Assignment — Only those lines in the data below from the line containing "M780 474 832" through the line containing "M985 105 1014 85", both included, should be restated word for word.

Material for the task —

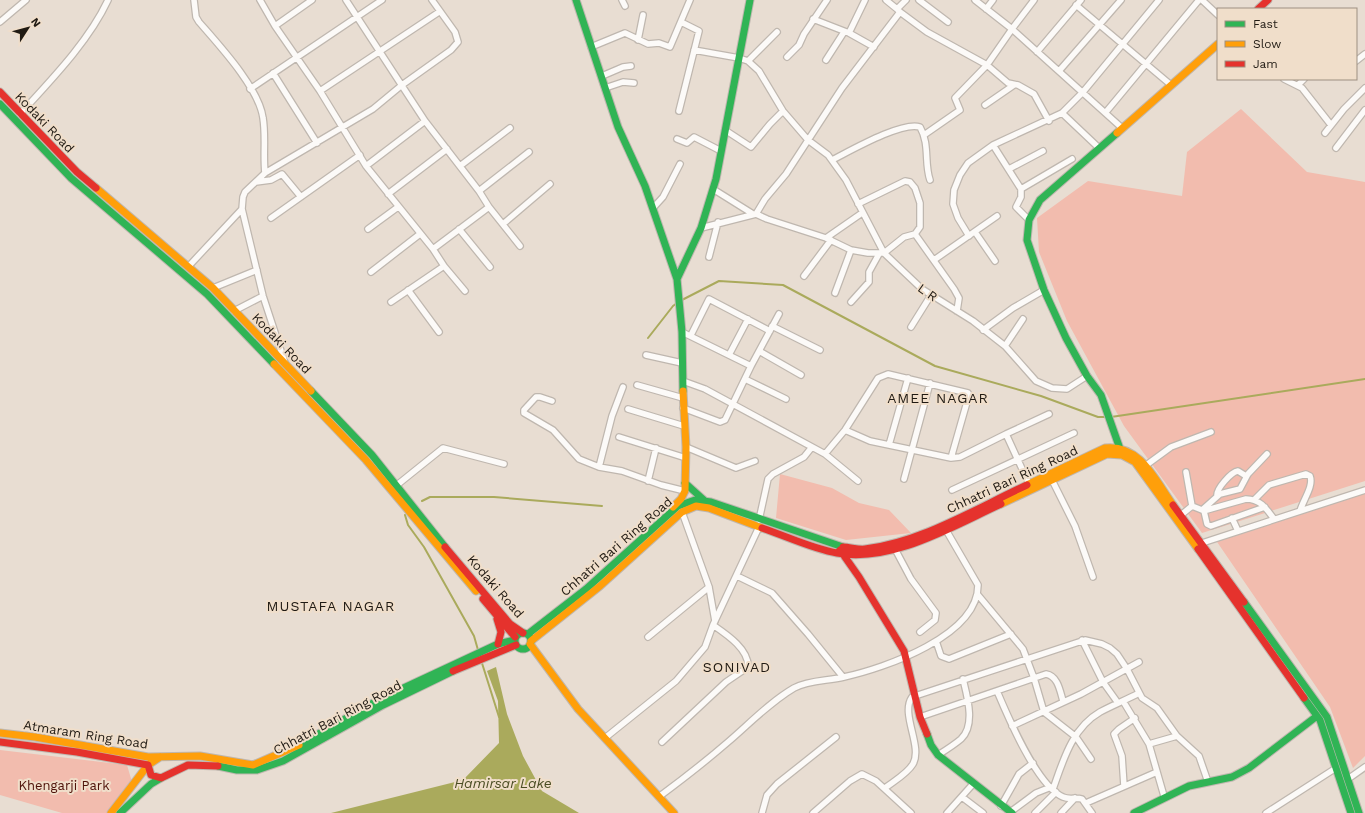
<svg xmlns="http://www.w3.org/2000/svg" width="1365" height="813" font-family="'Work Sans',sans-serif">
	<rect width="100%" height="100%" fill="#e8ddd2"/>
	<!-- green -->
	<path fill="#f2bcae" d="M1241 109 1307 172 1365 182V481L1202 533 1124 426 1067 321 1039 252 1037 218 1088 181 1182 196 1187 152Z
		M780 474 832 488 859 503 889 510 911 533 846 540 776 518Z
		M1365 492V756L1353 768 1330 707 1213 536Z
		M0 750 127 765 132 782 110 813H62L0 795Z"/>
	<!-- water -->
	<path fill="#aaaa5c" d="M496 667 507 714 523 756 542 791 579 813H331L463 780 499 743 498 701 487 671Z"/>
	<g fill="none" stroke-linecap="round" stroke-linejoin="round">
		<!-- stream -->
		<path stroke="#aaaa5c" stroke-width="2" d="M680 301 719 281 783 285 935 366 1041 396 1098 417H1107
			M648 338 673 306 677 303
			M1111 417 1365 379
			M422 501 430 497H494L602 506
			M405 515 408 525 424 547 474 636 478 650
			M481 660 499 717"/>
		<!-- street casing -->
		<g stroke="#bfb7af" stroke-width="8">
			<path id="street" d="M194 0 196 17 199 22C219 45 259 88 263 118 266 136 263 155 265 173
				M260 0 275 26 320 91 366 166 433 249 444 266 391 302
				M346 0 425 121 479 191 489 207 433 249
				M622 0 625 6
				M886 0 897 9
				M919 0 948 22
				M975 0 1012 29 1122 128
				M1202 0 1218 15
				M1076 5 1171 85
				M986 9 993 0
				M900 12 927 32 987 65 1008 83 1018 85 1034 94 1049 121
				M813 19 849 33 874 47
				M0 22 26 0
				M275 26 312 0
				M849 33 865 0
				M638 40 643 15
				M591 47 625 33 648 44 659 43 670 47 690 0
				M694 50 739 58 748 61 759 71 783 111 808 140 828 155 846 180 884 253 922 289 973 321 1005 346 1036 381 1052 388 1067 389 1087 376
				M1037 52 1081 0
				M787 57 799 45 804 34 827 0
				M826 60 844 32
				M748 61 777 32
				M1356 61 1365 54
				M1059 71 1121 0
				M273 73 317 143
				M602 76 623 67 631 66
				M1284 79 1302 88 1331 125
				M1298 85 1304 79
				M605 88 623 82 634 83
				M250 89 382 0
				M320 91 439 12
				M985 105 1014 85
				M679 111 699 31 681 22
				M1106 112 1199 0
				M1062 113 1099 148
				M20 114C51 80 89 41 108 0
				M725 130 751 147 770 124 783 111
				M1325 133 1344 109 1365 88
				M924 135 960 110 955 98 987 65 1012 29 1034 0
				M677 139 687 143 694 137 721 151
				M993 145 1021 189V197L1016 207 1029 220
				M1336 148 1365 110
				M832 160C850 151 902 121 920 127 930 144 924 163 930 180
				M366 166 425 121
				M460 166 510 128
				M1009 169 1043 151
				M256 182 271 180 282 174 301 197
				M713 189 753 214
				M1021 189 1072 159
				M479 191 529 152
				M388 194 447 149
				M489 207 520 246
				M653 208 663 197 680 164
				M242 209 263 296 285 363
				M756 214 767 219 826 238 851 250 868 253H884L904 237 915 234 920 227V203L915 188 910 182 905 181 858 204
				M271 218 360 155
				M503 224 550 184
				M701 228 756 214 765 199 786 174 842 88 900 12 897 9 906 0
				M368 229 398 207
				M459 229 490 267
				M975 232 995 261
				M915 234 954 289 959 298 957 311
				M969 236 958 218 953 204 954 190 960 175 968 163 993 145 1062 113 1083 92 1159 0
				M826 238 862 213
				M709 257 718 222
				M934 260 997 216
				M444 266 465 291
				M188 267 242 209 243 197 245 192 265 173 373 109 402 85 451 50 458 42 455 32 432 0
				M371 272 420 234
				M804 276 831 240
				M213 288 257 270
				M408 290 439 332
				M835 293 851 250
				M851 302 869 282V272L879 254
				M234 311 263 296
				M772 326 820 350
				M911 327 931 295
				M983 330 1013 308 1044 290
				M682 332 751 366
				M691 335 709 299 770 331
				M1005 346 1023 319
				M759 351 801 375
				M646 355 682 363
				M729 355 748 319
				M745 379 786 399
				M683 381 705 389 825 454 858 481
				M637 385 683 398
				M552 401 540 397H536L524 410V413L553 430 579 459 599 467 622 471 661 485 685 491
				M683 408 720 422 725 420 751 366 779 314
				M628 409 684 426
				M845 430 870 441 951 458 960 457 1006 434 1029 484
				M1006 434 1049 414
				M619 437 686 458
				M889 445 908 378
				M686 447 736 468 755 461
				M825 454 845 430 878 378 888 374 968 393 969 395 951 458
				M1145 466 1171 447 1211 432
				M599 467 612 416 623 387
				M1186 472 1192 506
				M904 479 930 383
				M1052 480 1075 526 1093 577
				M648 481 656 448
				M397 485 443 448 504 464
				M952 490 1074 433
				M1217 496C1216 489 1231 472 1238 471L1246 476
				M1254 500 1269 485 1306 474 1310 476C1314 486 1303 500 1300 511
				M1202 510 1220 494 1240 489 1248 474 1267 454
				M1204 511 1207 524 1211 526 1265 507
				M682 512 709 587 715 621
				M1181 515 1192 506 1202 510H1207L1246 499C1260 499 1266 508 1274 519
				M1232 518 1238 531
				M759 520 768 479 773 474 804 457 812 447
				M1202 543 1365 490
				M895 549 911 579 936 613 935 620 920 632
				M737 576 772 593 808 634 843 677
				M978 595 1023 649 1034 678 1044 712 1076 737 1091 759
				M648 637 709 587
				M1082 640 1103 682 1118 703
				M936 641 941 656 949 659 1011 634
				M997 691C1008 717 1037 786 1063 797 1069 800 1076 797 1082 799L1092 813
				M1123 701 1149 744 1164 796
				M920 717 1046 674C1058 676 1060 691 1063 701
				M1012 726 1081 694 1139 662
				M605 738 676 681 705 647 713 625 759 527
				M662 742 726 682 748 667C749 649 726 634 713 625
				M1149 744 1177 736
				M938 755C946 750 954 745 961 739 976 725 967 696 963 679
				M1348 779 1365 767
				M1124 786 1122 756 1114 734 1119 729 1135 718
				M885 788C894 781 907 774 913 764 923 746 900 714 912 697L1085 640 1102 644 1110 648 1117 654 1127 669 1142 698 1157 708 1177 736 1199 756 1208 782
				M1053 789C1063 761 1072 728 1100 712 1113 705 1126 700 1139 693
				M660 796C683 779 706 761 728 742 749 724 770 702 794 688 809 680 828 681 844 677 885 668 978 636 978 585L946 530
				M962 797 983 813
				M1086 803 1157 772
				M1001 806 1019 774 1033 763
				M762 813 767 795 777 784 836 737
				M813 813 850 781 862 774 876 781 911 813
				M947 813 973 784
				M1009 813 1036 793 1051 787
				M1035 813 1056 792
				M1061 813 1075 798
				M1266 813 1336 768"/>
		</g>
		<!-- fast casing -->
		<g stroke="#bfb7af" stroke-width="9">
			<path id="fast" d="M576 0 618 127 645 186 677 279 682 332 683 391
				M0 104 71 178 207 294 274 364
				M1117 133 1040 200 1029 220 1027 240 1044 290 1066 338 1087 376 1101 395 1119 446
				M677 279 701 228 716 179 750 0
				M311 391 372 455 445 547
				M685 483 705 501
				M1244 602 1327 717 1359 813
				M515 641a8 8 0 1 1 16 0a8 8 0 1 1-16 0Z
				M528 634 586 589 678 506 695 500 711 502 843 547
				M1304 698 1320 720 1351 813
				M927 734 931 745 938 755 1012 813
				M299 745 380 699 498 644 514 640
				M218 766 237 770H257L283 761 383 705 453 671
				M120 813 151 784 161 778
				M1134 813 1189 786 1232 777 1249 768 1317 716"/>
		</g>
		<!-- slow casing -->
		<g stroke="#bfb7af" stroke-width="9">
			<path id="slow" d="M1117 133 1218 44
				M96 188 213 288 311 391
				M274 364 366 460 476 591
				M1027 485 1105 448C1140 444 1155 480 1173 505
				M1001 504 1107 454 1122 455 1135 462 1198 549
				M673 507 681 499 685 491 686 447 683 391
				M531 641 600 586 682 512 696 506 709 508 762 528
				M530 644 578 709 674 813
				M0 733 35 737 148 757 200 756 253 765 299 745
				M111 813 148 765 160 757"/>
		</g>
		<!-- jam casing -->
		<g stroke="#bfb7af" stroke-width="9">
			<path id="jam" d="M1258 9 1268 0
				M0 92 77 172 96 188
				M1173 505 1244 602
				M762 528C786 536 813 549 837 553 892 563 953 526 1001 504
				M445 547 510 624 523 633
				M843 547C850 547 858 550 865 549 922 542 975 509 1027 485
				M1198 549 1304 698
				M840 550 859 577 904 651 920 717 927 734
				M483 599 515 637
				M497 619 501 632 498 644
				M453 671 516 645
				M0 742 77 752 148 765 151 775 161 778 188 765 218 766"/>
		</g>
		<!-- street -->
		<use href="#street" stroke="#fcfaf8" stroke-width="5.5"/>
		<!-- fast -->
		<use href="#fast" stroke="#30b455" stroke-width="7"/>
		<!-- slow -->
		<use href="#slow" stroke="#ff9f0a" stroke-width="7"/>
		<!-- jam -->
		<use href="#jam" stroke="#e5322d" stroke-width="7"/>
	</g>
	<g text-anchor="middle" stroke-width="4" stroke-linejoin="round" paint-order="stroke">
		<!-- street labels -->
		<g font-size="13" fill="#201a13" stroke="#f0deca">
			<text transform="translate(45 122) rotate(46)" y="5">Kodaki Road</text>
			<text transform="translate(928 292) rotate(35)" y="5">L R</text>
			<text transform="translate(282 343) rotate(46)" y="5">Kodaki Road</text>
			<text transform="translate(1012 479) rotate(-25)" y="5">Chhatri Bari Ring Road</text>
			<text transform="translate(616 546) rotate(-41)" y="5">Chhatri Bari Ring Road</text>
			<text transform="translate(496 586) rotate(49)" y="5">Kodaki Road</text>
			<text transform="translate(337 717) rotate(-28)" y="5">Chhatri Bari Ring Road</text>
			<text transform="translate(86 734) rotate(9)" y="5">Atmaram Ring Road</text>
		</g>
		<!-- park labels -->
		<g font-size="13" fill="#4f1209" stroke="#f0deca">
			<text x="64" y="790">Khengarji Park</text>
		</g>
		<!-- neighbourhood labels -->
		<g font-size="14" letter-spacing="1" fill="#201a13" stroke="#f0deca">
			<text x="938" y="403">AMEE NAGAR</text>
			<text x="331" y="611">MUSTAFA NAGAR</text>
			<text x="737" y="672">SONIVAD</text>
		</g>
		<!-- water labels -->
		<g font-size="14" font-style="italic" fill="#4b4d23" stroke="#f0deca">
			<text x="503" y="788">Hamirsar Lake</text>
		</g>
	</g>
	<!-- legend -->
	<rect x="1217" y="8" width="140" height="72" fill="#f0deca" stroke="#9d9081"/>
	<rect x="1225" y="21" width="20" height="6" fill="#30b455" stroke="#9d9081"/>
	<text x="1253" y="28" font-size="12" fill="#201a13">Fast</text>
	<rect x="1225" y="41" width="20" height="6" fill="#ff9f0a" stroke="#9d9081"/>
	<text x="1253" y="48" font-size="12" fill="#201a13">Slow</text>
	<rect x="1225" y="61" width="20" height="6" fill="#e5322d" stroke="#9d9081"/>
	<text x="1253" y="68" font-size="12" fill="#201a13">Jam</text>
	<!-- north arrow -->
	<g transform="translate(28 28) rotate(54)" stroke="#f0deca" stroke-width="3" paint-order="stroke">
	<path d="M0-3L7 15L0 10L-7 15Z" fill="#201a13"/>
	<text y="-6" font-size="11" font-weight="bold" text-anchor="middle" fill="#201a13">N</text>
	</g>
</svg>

Your solution —
		M780 474 832 488 859 503 889 510 911 533 846 540 776 518Z
		M1365 492V756L1353 768 1330 707 1213 536Z
		M0 750 127 765 132 782 110 813H62L0 795Z"/>
	<!-- water -->
	<path fill="#aaaa5c" d="M496 667 507 714 523 756 542 791 579 813H331L463 780 499 743 498 701 487 671Z"/>
	<g fill="none" stroke-linecap="round" stroke-linejoin="round">
		<!-- stream -->
		<path stroke="#aaaa5c" stroke-width="2" d="M680 301 719 281 783 285 935 366 1041 396 1098 417H1107
			M648 338 673 306 677 303
			M1111 417 1365 379
			M422 501 430 497H494L602 506
			M405 515 408 525 424 547 474 636 478 650
			M481 660 499 717"/>
		<!-- street casing -->
		<g stroke="#bfb7af" stroke-width="8">
			<path id="street" d="M194 0 196 17 199 22C219 45 259 88 263 118 266 136 263 155 265 173
				M260 0 275 26 320 91 366 166 433 249 444 266 391 302
				M346 0 425 121 479 191 489 207 433 249
				M622 0 625 6
				M886 0 897 9
				M919 0 948 22
				M975 0 1012 29 1122 128
				M1202 0 1218 15
				M1076 5 1171 85
				M986 9 993 0
				M900 12 927 32 987 65 1008 83 1018 85 1034 94 1049 121
				M813 19 849 33 874 47
				M0 22 26 0
				M275 26 312 0
				M849 33 865 0
				M638 40 643 15
				M591 47 625 33 648 44 659 43 670 47 690 0
				M694 50 739 58 748 61 759 71 783 111 808 140 828 155 846 180 884 253 922 289 973 321 1005 346 1036 381 1052 388 1067 389 1087 376
				M1037 52 1081 0
				M787 57 799 45 804 34 827 0
				M826 60 844 32
				M748 61 777 32
				M1356 61 1365 54
				M1059 71 1121 0
				M273 73 317 143
				M602 76 623 67 631 66
				M1284 79 1302 88 1331 125
				M1298 85 1304 79
				M605 88 623 82 634 83
				M250 89 382 0
				M320 91 439 12
				M985 105 1014 85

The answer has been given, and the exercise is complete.